Below are some entries. Repeat exactly the lines from the one with "179.41 | 42 | 24 |" through the one with "174.59 | 76 | 27 |", and only those.

----- Supplied data -----

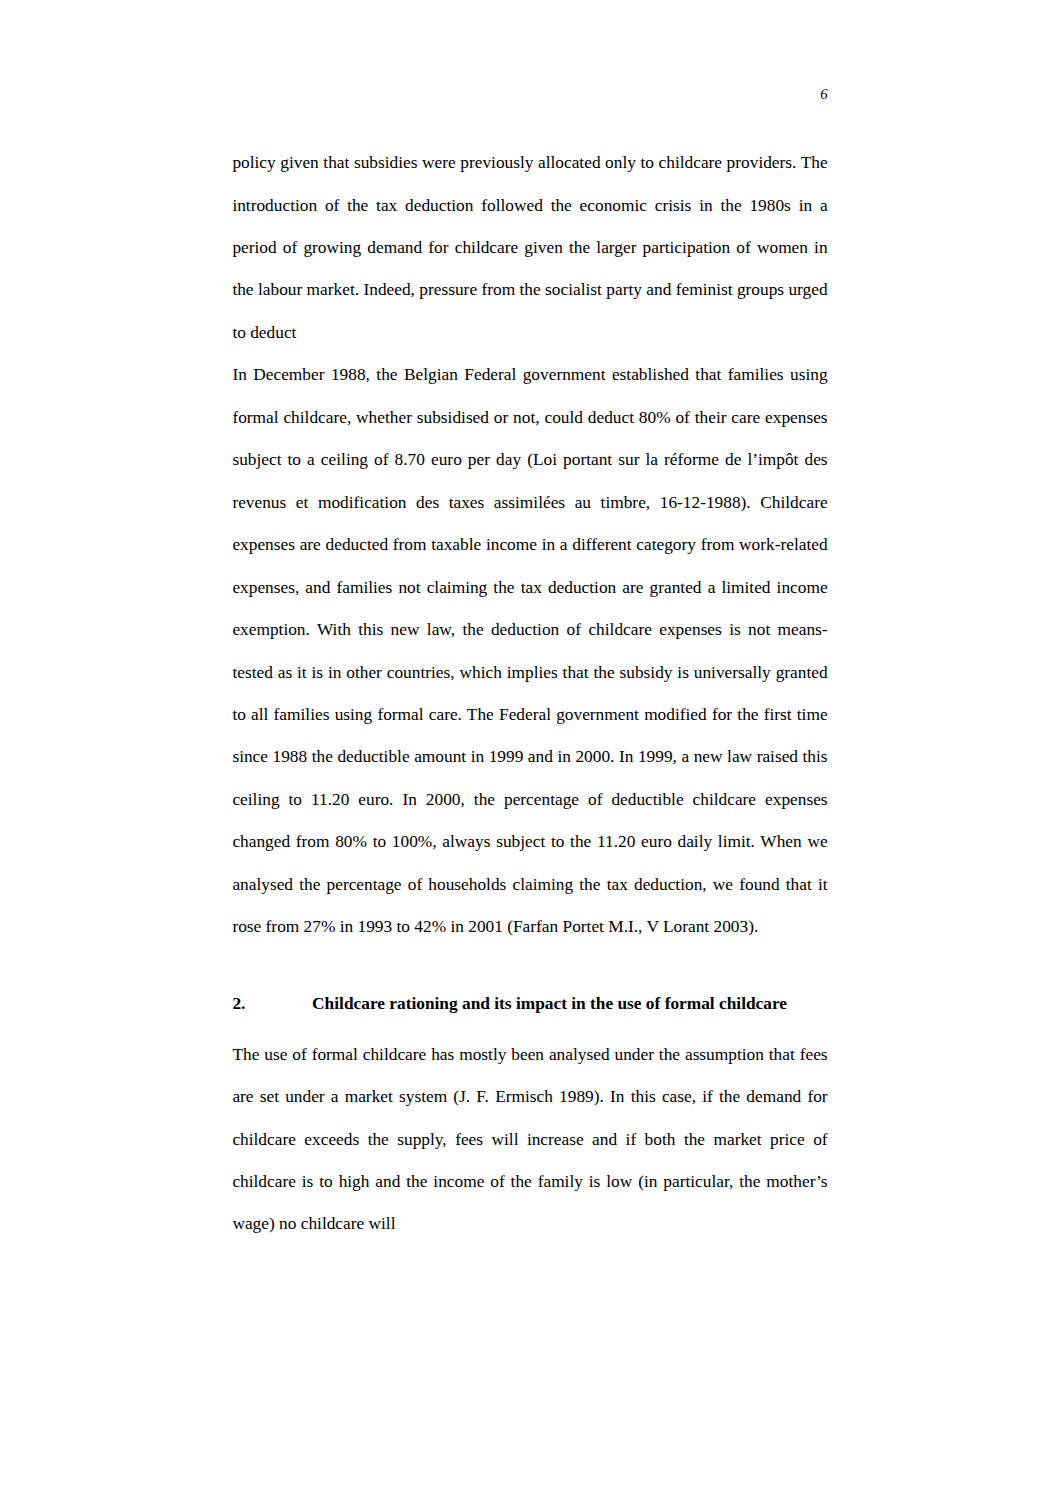6
policy given that subsidies were previously allocated only to childcare providers. The introduction of the tax deduction followed the economic crisis in the 1980s in a period of growing demand for childcare given the larger participation of women in the labour market. Indeed, pressure from the socialist party and feminist groups urged to deduct
In December 1988, the Belgian Federal government established that families using formal childcare, whether subsidised or not, could deduct 80% of their care expenses subject to a ceiling of 8.70 euro per day (Loi portant sur la réforme de l’impôt des revenus et modification des taxes assimilées au timbre, 16-12-1988). Childcare expenses are deducted from taxable income in a different category from work-related expenses, and families not claiming the tax deduction are granted a limited income exemption. With this new law, the deduction of childcare expenses is not means-tested as it is in other countries, which implies that the subsidy is universally granted to all families using formal care. The Federal government modified for the first time since 1988 the deductible amount in 1999 and in 2000. In 1999, a new law raised this ceiling to 11.20 euro. In 2000, the percentage of deductible childcare expenses changed from 80% to 100%, always subject to the 11.20 euro daily limit. When we analysed the percentage of households claiming the tax deduction, we found that it rose from 27% in 1993 to 42% in 2001 (Farfan Portet M.I., V Lorant 2003).
2. Childcare rationing and its impact in the use of formal childcare
The use of formal childcare has mostly been analysed under the assumption that fees are set under a market system (J. F. Ermisch 1989). In this case, if the demand for childcare exceeds the supply, fees will increase and if both the market price of childcare is to high and the income of the family is low (in particular, the mother’s wage) no childcare will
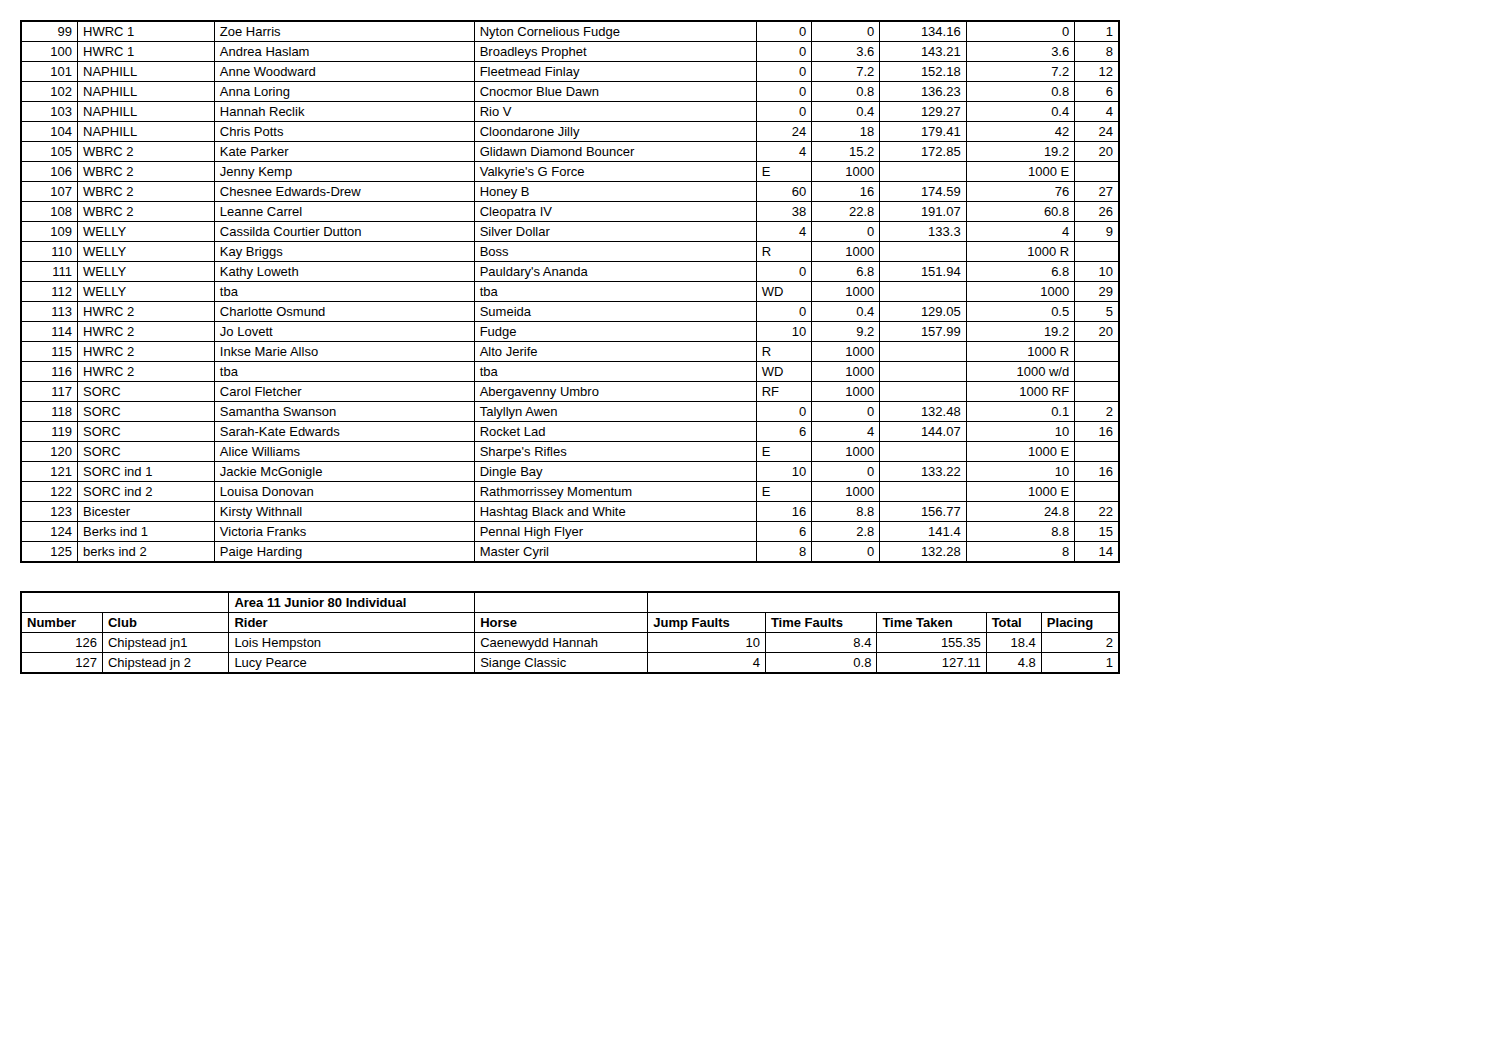| 99 | HWRC 1 | Zoe Harris | Nyton Cornelious Fudge | 0 | 0 | 134.16 | 0 | 1 |
| 100 | HWRC 1 | Andrea Haslam | Broadleys Prophet | 0 | 3.6 | 143.21 | 3.6 | 8 |
| 101 | NAPHILL | Anne Woodward | Fleetmead Finlay | 0 | 7.2 | 152.18 | 7.2 | 12 |
| 102 | NAPHILL | Anna Loring | Cnocmor Blue Dawn | 0 | 0.8 | 136.23 | 0.8 | 6 |
| 103 | NAPHILL | Hannah Reclik | Rio V | 0 | 0.4 | 129.27 | 0.4 | 4 |
| 104 | NAPHILL | Chris Potts | Cloondarone Jilly | 24 | 18 | 179.41 | 42 | 24 |
| 105 | WBRC 2 | Kate Parker | Glidawn Diamond Bouncer | 4 | 15.2 | 172.85 | 19.2 | 20 |
| 106 | WBRC 2 | Jenny Kemp | Valkyrie's G Force | E | 1000 | | 1000 E | |
| 107 | WBRC 2 | Chesnee Edwards-Drew | Honey B | 60 | 16 | 174.59 | 76 | 27 |
| 108 | WBRC 2 | Leanne Carrel | Cleopatra IV | 38 | 22.8 | 191.07 | 60.8 | 26 |
| 109 | WELLY | Cassilda Courtier Dutton | Silver Dollar | 4 | 0 | 133.3 | 4 | 9 |
| 110 | WELLY | Kay Briggs | Boss | R | 1000 | | 1000 R | |
| 111 | WELLY | Kathy Loweth | Pauldary's Ananda | 0 | 6.8 | 151.94 | 6.8 | 10 |
| 112 | WELLY | tba | tba | WD | 1000 | | 1000 | 29 |
| 113 | HWRC 2 | Charlotte Osmund | Sumeida | 0 | 0.4 | 129.05 | 0.5 | 5 |
| 114 | HWRC 2 | Jo Lovett | Fudge | 10 | 9.2 | 157.99 | 19.2 | 20 |
| 115 | HWRC 2 | Inkse Marie Allso | Alto Jerife | R | 1000 | | 1000 R | |
| 116 | HWRC 2 | tba | tba | WD | 1000 | | 1000 w/d | |
| 117 | SORC | Carol Fletcher | Abergavenny Umbro | RF | 1000 | | 1000 RF | |
| 118 | SORC | Samantha Swanson | Talyllyn Awen | 0 | 0 | 132.48 | 0.1 | 2 |
| 119 | SORC | Sarah-Kate Edwards | Rocket Lad | 6 | 4 | 144.07 | 10 | 16 |
| 120 | SORC | Alice Williams | Sharpe's Rifles | E | 1000 | | 1000 E | |
| 121 | SORC ind 1 | Jackie McGonigle | Dingle Bay | 10 | 0 | 133.22 | 10 | 16 |
| 122 | SORC ind 2 | Louisa Donovan | Rathmorrissey Momentum | E | 1000 | | 1000 E | |
| 123 | Bicester | Kirsty Withnall | Hashtag Black and White | 16 | 8.8 | 156.77 | 24.8 | 22 |
| 124 | Berks ind 1 | Victoria Franks | Pennal High Flyer | 6 | 2.8 | 141.4 | 8.8 | 15 |
| 125 | berks ind 2 | Paige Harding | Master Cyril | 8 | 0 | 132.28 | 8 | 14 |
| | | Area 11 Junior 80 Individual | | | | | | |
| Number | Club | Rider | Horse | Jump Faults | Time Faults | Time Taken | Total | Placing |
| 126 | Chipstead jn1 | Lois Hempston | Caenewydd Hannah | 10 | 8.4 | 155.35 | 18.4 | 2 |
| 127 | Chipstead jn 2 | Lucy Pearce | Siange Classic | 4 | 0.8 | 127.11 | 4.8 | 1 |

-----

_Solution for this problem_.
| 104 | NAPHILL | Chris Potts | Cloondarone Jilly | 24 | 18 | 179.41 | 42 | 24 |
| 105 | WBRC 2 | Kate Parker | Glidawn Diamond Bouncer | 4 | 15.2 | 172.85 | 19.2 | 20 |
| 106 | WBRC 2 | Jenny Kemp | Valkyrie's G Force | E | 1000 | | 1000 E | |
| 107 | WBRC 2 | Chesnee Edwards-Drew | Honey B | 60 | 16 | 174.59 | 76 | 27 |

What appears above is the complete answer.